16. Получив такие полномочия, Цицерон дела за пределами Рима доверил Квинту Метеллу, а на себя принял заботы о самом городе и что ни день появлялся на людях под такой сильной охраною, что, когда приходил на форум, значительная часть площади оказывалась заполненной его провожатыми. Медлить дольше у Катилины не достало твердости, и он решил бежать к Манлию, Марцию же и Цетегу приказал, взяв мечи, проникнуть на заре к Цицерону, – под тем предлогом, что они хотят приветствовать консула, – а затем наброситься на него и убить. Это открыла Цицерону одна знатная женщина, по имени Фульвия[19], постучавшись к нему ночью с настоятельным советом остерегаться Цетега и его товарищей. А те пришли ранним утром и, когда их не впустили, подняли возмущенный крик у дверей, чем укрепили падавшие на них подозрения. Цицерон созвал сенат в храме Юпитера Останавливающего, которого римляне зовут Статором [Stator]; этот храм воздвигнут в начале Священной улицы, у подъема на Палатин. Вместе с остальными туда явился и Катилина, который был намерен оправдываться, и ни один из сенаторов не пожелал сидеть с ним рядом – все пересели на другие скамьи. Он начал было говорить, но его то и дело прерывали возмущенным криком. В конце концов, поднялся Цицерон и приказал Катилине покинуть город. «Я действую словом, – сказал он, – ты – силою оружия, а это значит, что между нами должна встать городская стена»[20]. Катилина с тремястами вооруженных телохранителей немедленно ушел из Рима, окружил себя, словно должностное лицо, свитою ликторов с розгами и топорами, поднял военные знамена и двинулся к Манлию. Во главе двадцати тысяч мятежников он принялся обходить города, склоняя их к восстанию. Это означало открытую войну, и Антоний с войском выступил в Этрурию.

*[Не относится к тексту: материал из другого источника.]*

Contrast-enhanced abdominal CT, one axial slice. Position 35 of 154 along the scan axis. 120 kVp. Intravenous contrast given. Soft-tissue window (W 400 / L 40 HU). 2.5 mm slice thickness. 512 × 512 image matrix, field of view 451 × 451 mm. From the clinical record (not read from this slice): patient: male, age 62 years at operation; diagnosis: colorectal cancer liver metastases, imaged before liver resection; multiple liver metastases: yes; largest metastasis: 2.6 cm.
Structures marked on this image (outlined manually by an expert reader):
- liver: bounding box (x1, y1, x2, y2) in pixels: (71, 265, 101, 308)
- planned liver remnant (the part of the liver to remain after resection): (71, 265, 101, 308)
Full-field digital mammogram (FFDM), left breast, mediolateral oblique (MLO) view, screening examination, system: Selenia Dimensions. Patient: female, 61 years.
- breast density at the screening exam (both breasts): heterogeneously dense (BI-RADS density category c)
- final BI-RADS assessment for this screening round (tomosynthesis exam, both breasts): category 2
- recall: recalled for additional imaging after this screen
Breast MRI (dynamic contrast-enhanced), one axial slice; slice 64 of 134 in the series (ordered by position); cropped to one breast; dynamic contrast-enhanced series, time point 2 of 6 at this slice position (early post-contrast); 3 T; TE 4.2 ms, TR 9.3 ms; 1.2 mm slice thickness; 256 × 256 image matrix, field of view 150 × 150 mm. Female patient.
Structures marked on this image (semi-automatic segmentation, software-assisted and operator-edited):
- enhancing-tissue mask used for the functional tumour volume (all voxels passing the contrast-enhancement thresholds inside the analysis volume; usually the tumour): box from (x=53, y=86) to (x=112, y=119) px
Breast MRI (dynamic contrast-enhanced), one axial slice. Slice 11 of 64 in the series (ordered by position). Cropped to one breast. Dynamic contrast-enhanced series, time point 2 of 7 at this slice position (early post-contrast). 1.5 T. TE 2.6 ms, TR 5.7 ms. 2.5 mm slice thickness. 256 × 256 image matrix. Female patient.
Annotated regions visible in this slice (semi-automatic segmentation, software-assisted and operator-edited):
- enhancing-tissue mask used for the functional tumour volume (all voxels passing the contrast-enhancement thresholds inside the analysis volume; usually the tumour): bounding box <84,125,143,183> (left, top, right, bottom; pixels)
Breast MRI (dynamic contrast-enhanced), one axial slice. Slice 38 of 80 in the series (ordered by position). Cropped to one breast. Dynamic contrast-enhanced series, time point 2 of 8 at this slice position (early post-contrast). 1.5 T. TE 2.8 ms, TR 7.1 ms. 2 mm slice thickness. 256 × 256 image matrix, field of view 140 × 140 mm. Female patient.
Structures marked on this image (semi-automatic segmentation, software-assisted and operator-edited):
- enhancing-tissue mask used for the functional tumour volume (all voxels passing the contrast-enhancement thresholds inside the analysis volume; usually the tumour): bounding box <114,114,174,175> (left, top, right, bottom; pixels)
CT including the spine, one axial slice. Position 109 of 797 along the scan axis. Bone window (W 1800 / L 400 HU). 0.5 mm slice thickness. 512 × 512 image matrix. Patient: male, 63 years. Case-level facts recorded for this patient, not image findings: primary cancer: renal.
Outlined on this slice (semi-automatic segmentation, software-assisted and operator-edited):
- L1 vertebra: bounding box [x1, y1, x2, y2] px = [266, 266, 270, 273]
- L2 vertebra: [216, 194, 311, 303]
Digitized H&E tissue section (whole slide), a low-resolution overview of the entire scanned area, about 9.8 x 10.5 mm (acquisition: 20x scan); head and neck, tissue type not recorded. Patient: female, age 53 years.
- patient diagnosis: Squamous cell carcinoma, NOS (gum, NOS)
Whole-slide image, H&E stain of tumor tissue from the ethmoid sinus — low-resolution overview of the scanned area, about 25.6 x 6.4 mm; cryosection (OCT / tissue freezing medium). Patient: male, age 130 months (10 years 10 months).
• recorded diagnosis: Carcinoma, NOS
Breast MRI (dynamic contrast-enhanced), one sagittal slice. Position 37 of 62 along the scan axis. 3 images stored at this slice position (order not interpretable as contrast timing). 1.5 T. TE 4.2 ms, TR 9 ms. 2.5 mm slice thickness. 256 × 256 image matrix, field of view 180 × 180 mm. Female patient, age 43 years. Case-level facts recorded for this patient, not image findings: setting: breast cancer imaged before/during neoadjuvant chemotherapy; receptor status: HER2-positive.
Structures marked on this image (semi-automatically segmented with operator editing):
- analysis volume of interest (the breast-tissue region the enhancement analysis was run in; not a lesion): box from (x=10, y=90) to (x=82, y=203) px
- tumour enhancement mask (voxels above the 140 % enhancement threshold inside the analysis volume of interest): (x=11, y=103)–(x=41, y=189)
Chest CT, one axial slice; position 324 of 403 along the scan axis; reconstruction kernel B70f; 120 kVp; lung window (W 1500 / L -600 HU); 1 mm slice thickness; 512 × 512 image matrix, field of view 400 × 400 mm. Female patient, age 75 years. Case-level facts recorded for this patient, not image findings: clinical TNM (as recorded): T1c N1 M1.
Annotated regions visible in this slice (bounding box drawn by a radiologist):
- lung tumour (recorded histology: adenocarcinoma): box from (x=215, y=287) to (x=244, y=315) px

17. Тех совращенных Катилиною граждан, которые оставались в Риме, собирал и убеждал их не падать духом Корнелий Лентул, по прозвищу Сура, человек высокого происхождения, но дурной жизни, изгнанный из сената за беспутство и теперь вторично исполнявший должность претора, как принято у римлян, когда они хотят вернуть себе утраченное сенаторское достоинство. Рассказывают, что прозвище «Сура» он приобрел вот по какому поводу. Во время Суллы он был квестором и промотал много казенных денег. Сулла разгневался и в сенате потребовал у него отчета. Лентул вышел вперед, с видом презрительным и безразличным, и объявил, что отчета не даст, но готов показать голень, – так делают мальчишки, когда, играя в мяч, промахнутся. С тех пор его прозвали Сурой: у римлян это слово [sura] обозначает голень. В другой раз, когда Лентул попал под суд и, подкупивши часть судей, был оправдан всего двумя голосами, он жаловался, что вышла бесполезная трата – ему, дескать, было бы достаточно и большинства в один голос. Этого человека, отчаянного от природы и распаленного подстрекательствами Катилины, окончательно ослепили пустыми надеждами лжегадатели и шарлатаны, твердя ему вымышленные прорицания и оракулы, будто бы почерпнутые из Сивиллиных книг и гласящие, что трем Корнелиям назначено судьбою безраздельно властвовать в Риме и над двумя – Цинною и Суллой – предреченное уже сбылось, третий же и последний – он сам: божество готово облечь его единовластием, и нужно, не раздумывая, принять дар богов, а не губить счастливого случая промедлением по примеру Катилины.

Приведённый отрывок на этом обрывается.